:: Task to complete ::
Go through the data below and return each line where the string "sleeve" occurs.

:: Exercise data ::
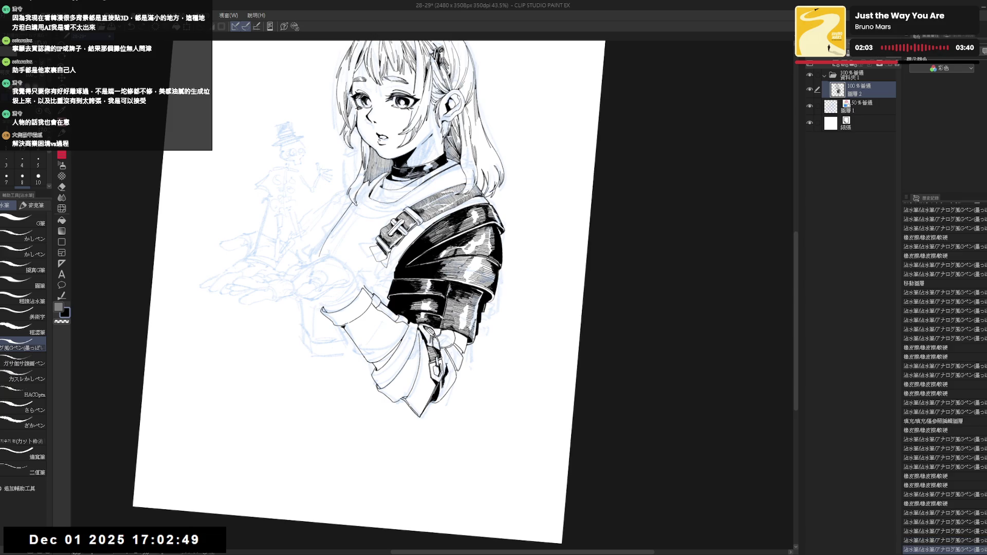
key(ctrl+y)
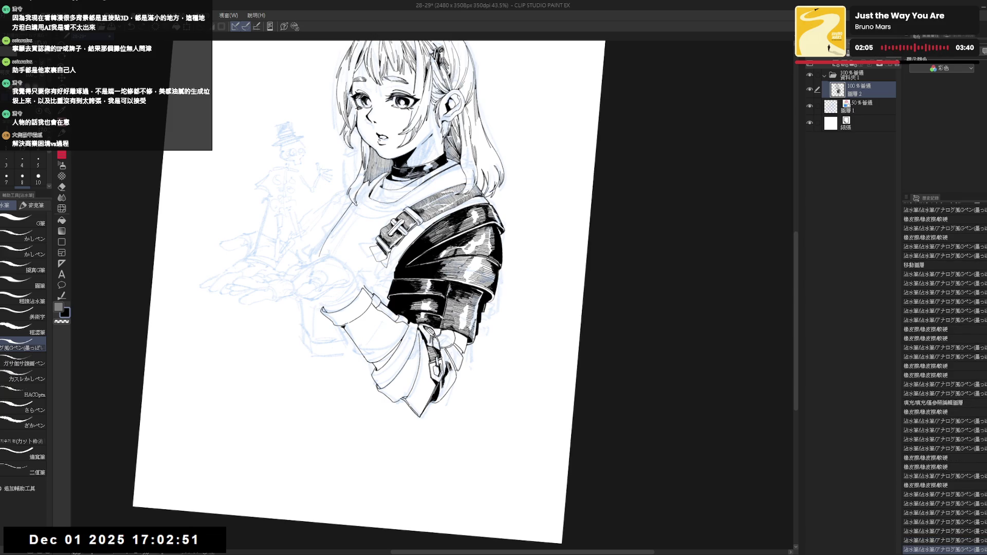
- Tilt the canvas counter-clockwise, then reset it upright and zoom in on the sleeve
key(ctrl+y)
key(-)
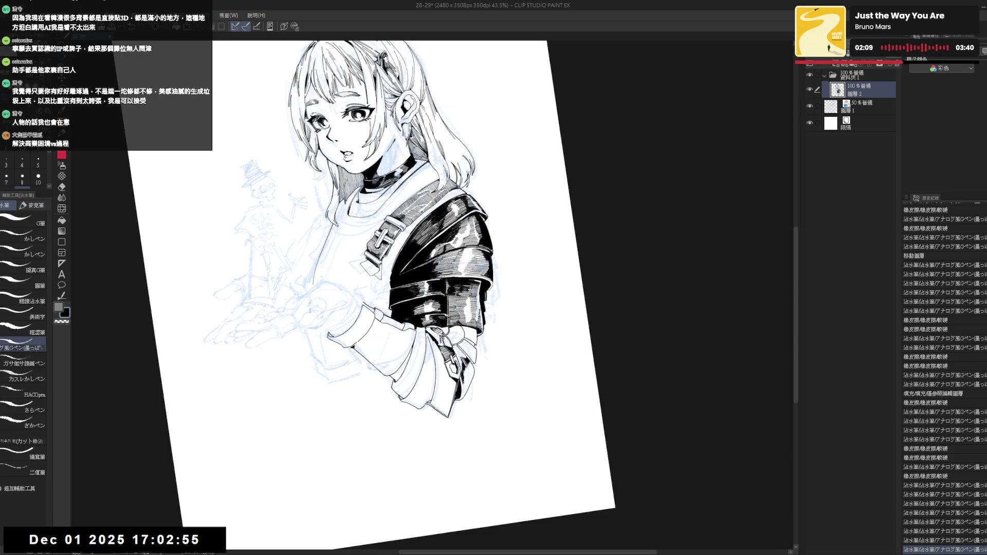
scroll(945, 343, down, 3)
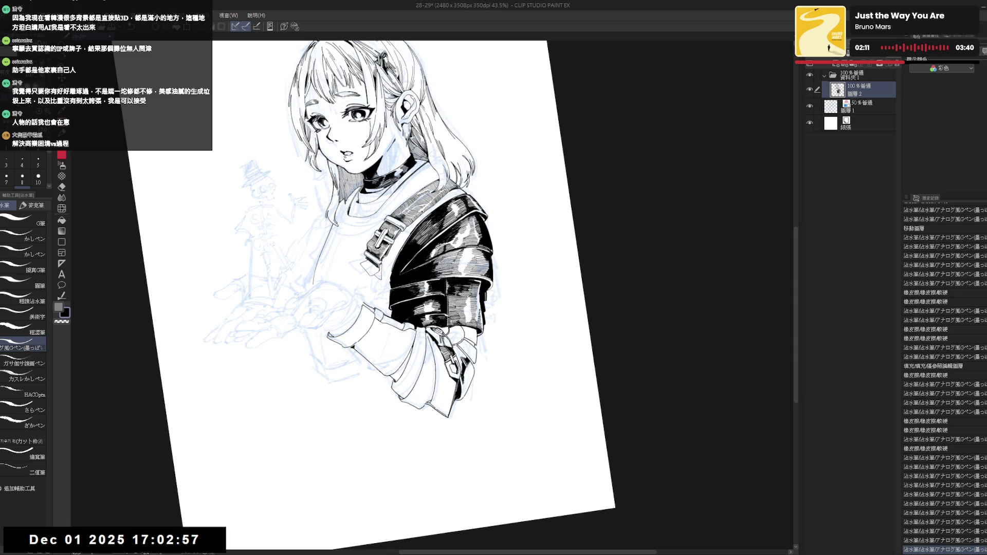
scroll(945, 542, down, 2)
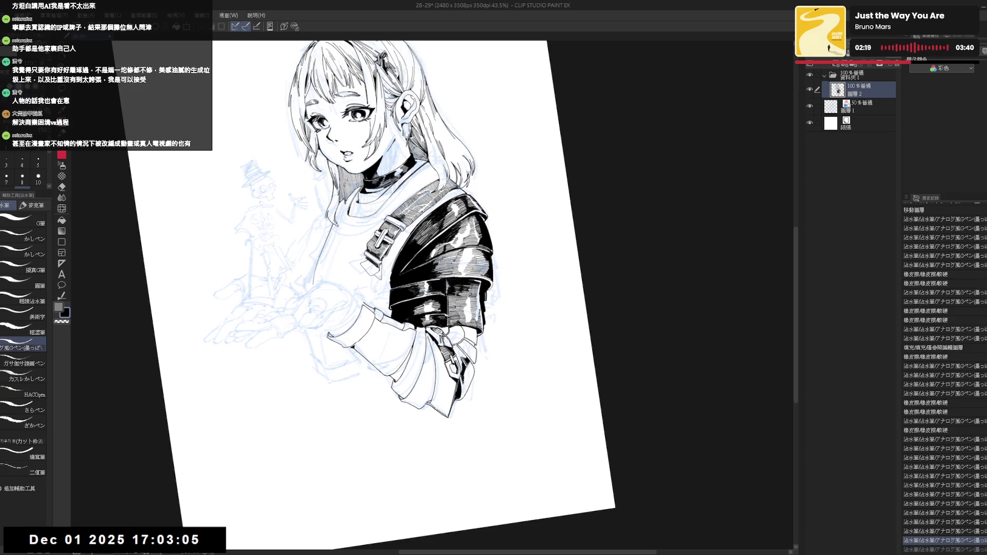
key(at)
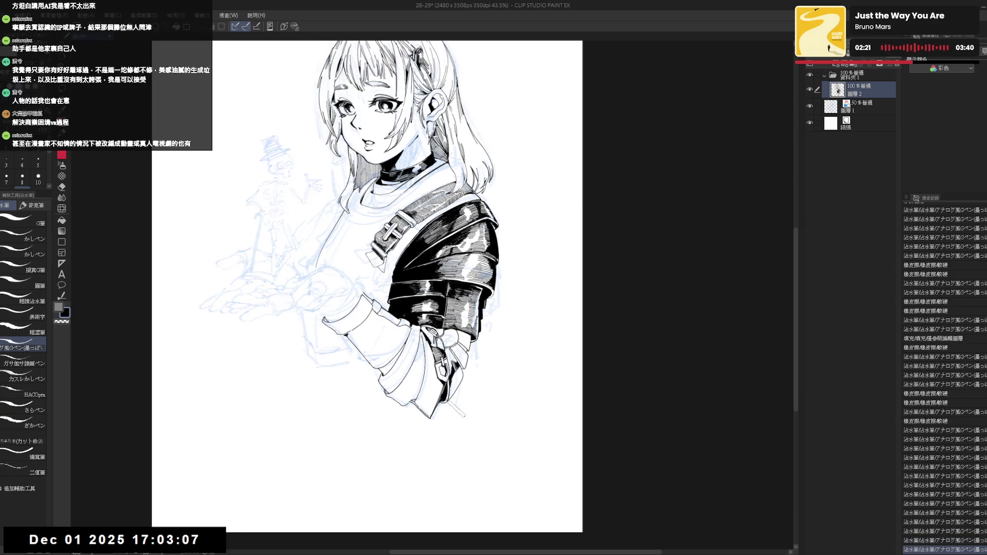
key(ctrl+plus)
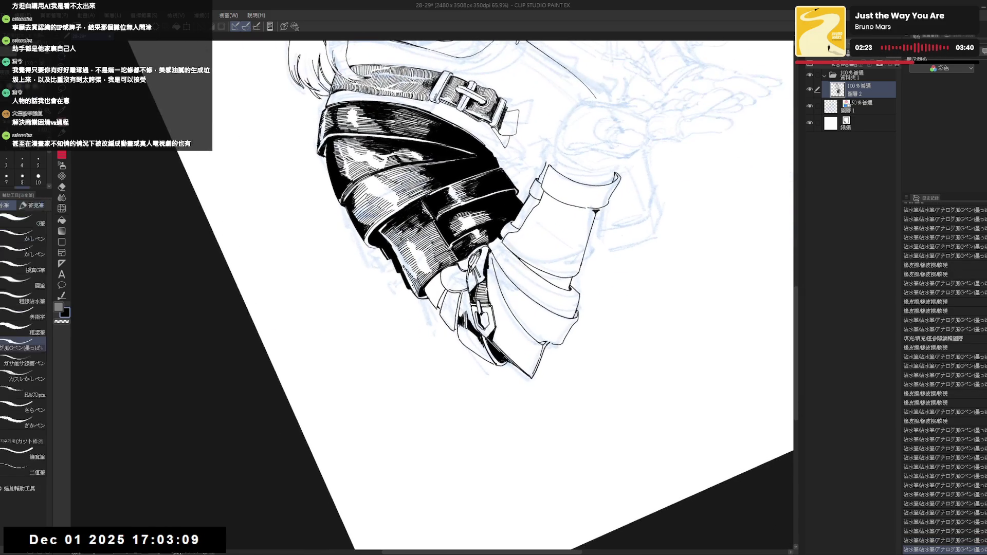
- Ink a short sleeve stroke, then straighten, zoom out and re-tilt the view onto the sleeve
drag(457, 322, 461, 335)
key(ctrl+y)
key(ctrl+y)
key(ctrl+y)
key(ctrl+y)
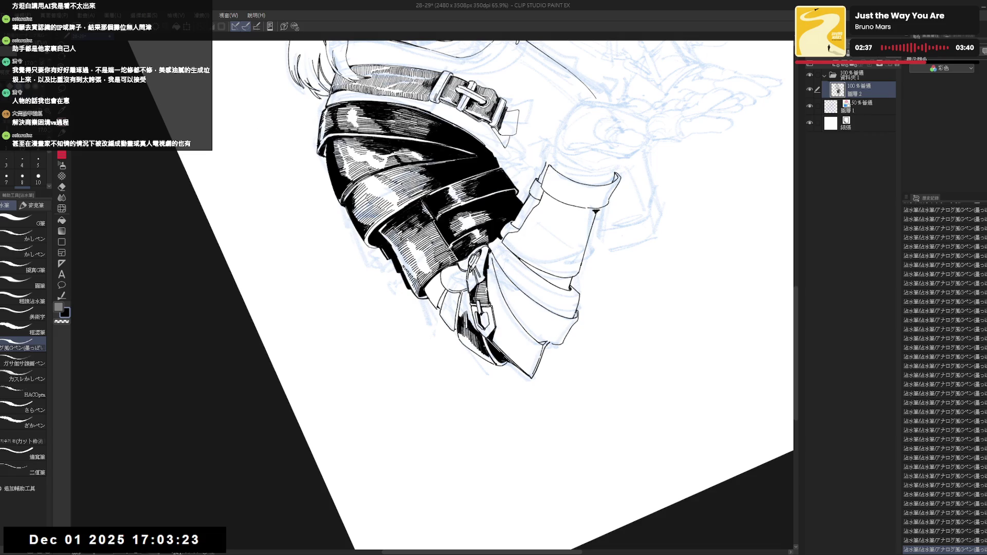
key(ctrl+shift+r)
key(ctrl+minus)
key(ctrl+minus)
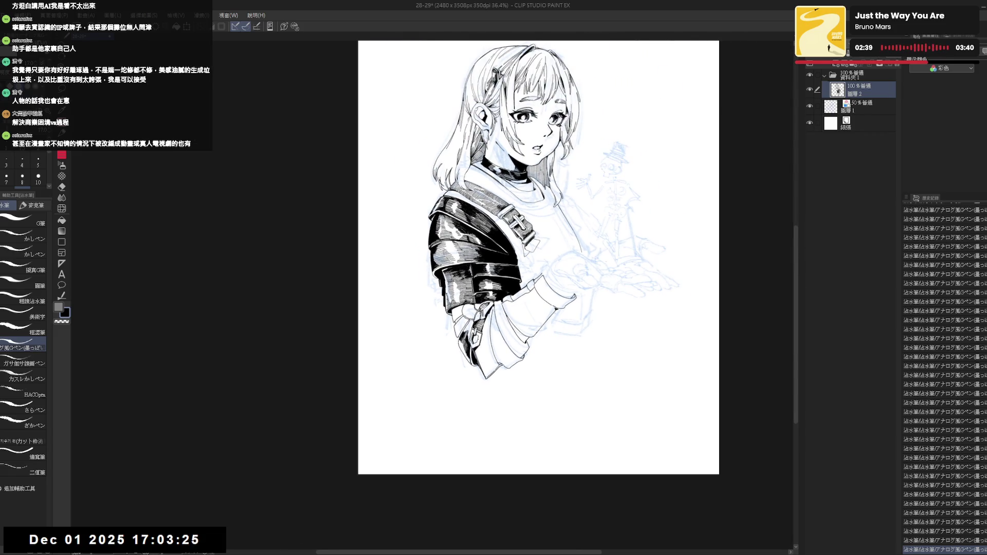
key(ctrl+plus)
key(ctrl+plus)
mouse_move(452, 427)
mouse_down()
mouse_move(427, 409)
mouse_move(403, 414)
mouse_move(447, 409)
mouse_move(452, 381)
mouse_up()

:: Task solution ::
- Tilt the canvas counter-clockwise, then reset it upright and zoom in on the sleeve
- Ink a short sleeve stroke, then straighten, zoom out and re-tilt the view onto the sleeve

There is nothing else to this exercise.